▶ _What you are asked to do_
Reproduce the following entries exactly, leaving nothing out.

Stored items
# # # #
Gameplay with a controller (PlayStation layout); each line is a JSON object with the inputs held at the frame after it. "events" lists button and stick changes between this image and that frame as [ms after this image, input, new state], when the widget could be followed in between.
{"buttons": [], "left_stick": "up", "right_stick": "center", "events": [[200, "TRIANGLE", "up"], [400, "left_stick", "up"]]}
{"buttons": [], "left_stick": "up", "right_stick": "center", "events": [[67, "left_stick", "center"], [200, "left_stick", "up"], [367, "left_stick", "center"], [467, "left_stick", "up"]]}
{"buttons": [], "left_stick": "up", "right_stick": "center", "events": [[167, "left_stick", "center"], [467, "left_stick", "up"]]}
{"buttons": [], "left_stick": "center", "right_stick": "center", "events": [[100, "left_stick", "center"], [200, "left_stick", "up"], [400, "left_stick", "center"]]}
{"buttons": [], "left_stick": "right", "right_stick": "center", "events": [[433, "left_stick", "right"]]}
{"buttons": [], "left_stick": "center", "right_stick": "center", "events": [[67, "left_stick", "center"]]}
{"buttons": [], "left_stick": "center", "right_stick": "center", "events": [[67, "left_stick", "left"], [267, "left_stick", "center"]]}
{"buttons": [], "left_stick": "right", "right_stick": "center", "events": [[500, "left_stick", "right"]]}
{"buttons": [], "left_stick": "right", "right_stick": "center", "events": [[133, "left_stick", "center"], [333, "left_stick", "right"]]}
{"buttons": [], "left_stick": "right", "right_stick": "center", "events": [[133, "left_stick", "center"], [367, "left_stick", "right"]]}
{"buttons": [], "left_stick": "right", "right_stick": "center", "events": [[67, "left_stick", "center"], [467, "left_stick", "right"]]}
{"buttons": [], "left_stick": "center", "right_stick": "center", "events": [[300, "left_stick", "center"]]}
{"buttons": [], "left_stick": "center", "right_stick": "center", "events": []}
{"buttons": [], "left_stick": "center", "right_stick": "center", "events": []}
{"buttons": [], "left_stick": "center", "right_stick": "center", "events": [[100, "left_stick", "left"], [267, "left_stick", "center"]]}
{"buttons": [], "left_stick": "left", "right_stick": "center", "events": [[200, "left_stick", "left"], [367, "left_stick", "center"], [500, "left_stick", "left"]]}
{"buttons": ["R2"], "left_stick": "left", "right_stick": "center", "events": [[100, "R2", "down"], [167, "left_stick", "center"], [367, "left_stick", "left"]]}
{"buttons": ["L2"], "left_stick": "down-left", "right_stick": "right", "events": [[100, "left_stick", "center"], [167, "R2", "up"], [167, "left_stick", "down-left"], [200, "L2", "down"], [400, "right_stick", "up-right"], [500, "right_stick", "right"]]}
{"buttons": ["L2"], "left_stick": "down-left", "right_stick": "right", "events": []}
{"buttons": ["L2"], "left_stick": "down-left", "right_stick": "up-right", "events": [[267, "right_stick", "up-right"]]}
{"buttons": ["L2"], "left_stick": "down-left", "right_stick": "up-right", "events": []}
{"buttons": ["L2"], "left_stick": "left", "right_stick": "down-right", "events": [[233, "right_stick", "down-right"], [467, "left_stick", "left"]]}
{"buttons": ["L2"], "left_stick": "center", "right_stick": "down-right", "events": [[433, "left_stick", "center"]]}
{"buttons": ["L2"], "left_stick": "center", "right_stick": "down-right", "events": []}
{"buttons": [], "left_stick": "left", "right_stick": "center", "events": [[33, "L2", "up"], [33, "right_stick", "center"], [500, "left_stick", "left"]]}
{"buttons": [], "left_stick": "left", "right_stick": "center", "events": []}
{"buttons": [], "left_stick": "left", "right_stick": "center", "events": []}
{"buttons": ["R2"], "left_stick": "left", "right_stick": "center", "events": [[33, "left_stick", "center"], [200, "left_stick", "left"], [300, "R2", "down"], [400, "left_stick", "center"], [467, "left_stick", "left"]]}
# # # #
▶ _Completed task_
Gameplay with a controller (PlayStation layout); each line is a JSON object with the inputs held at the frame after it. "events" lists button and stick changes between this image and that frame as [ms after this image, input, new state], when the widget could be followed in between.
{"buttons": [], "left_stick": "up", "right_stick": "center", "events": [[200, "TRIANGLE", "up"], [400, "left_stick", "up"]]}
{"buttons": [], "left_stick": "up", "right_stick": "center", "events": [[67, "left_stick", "center"], [200, "left_stick", "up"], [367, "left_stick", "center"], [467, "left_stick", "up"]]}
{"buttons": [], "left_stick": "up", "right_stick": "center", "events": [[167, "left_stick", "center"], [467, "left_stick", "up"]]}
{"buttons": [], "left_stick": "center", "right_stick": "center", "events": [[100, "left_stick", "center"], [200, "left_stick", "up"], [400, "left_stick", "center"]]}
{"buttons": [], "left_stick": "right", "right_stick": "center", "events": [[433, "left_stick", "right"]]}
{"buttons": [], "left_stick": "center", "right_stick": "center", "events": [[67, "left_stick", "center"]]}
{"buttons": [], "left_stick": "center", "right_stick": "center", "events": [[67, "left_stick", "left"], [267, "left_stick", "center"]]}
{"buttons": [], "left_stick": "right", "right_stick": "center", "events": [[500, "left_stick", "right"]]}
{"buttons": [], "left_stick": "right", "right_stick": "center", "events": [[133, "left_stick", "center"], [333, "left_stick", "right"]]}
{"buttons": [], "left_stick": "right", "right_stick": "center", "events": [[133, "left_stick", "center"], [367, "left_stick", "right"]]}
{"buttons": [], "left_stick": "right", "right_stick": "center", "events": [[67, "left_stick", "center"], [467, "left_stick", "right"]]}
{"buttons": [], "left_stick": "center", "right_stick": "center", "events": [[300, "left_stick", "center"]]}
{"buttons": [], "left_stick": "center", "right_stick": "center", "events": []}
{"buttons": [], "left_stick": "center", "right_stick": "center", "events": []}
{"buttons": [], "left_stick": "center", "right_stick": "center", "events": [[100, "left_stick", "left"], [267, "left_stick", "center"]]}
{"buttons": [], "left_stick": "left", "right_stick": "center", "events": [[200, "left_stick", "left"], [367, "left_stick", "center"], [500, "left_stick", "left"]]}
{"buttons": ["R2"], "left_stick": "left", "right_stick": "center", "events": [[100, "R2", "down"], [167, "left_stick", "center"], [367, "left_stick", "left"]]}
{"buttons": ["L2"], "left_stick": "down-left", "right_stick": "right", "events": [[100, "left_stick", "center"], [167, "R2", "up"], [167, "left_stick", "down-left"], [200, "L2", "down"], [400, "right_stick", "up-right"], [500, "right_stick", "right"]]}
{"buttons": ["L2"], "left_stick": "down-left", "right_stick": "right", "events": []}
{"buttons": ["L2"], "left_stick": "down-left", "right_stick": "up-right", "events": [[267, "right_stick", "up-right"]]}
{"buttons": ["L2"], "left_stick": "down-left", "right_stick": "up-right", "events": []}
{"buttons": ["L2"], "left_stick": "left", "right_stick": "down-right", "events": [[233, "right_stick", "down-right"], [467, "left_stick", "left"]]}
{"buttons": ["L2"], "left_stick": "center", "right_stick": "down-right", "events": [[433, "left_stick", "center"]]}
{"buttons": ["L2"], "left_stick": "center", "right_stick": "down-right", "events": []}
{"buttons": [], "left_stick": "left", "right_stick": "center", "events": [[33, "L2", "up"], [33, "right_stick", "center"], [500, "left_stick", "left"]]}
{"buttons": [], "left_stick": "left", "right_stick": "center", "events": []}
{"buttons": [], "left_stick": "left", "right_stick": "center", "events": []}
{"buttons": ["R2"], "left_stick": "left", "right_stick": "center", "events": [[33, "left_stick", "center"], [200, "left_stick", "left"], [300, "R2", "down"], [400, "left_stick", "center"], [467, "left_stick", "left"]]}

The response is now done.